**Records for the task**:
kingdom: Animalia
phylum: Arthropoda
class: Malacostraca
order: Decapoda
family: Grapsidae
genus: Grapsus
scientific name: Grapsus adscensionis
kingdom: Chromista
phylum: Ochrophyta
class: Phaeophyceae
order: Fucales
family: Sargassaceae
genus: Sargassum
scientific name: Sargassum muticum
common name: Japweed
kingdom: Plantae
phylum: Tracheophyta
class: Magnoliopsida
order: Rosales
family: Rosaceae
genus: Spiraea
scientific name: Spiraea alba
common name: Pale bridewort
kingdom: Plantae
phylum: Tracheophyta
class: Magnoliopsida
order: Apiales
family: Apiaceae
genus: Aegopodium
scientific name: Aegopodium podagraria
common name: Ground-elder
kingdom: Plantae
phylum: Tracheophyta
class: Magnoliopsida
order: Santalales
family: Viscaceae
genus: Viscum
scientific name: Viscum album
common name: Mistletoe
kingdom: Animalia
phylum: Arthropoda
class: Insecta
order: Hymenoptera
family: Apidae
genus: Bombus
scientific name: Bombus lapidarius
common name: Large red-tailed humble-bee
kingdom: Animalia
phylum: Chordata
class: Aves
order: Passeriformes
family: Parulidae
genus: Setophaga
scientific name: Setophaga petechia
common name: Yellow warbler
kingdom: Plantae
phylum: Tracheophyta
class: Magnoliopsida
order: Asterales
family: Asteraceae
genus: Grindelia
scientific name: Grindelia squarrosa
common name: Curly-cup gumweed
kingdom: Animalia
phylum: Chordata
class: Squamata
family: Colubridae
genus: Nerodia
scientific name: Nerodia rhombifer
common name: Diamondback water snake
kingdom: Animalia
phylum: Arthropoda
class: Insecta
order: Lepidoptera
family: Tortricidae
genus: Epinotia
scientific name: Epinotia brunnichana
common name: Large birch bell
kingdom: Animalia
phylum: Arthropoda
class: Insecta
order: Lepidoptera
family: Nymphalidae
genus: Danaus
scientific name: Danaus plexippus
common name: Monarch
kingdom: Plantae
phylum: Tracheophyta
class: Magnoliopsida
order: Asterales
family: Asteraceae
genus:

**Stated task**: Reproduce only the lines from the one containing "genus: Nerodia" through the end of the records, inclusive, replacing "common name" with "vernacular name" throughout and leaving everything else unchanged.

**Exercise result**:
genus: Nerodia
scientific name: Nerodia rhombifer
vernacular name: Diamondback water snake
kingdom: Animalia
phylum: Arthropoda
class: Insecta
order: Lepidoptera
family: Tortricidae
genus: Epinotia
scientific name: Epinotia brunnichana
vernacular name: Large birch bell
kingdom: Animalia
phylum: Arthropoda
class: Insecta
order: Lepidoptera
family: Nymphalidae
genus: Danaus
scientific name: Danaus plexippus
vernacular name: Monarch
kingdom: Plantae
phylum: Tracheophyta
class: Magnoliopsida
order: Asterales
family: Asteraceae
genus:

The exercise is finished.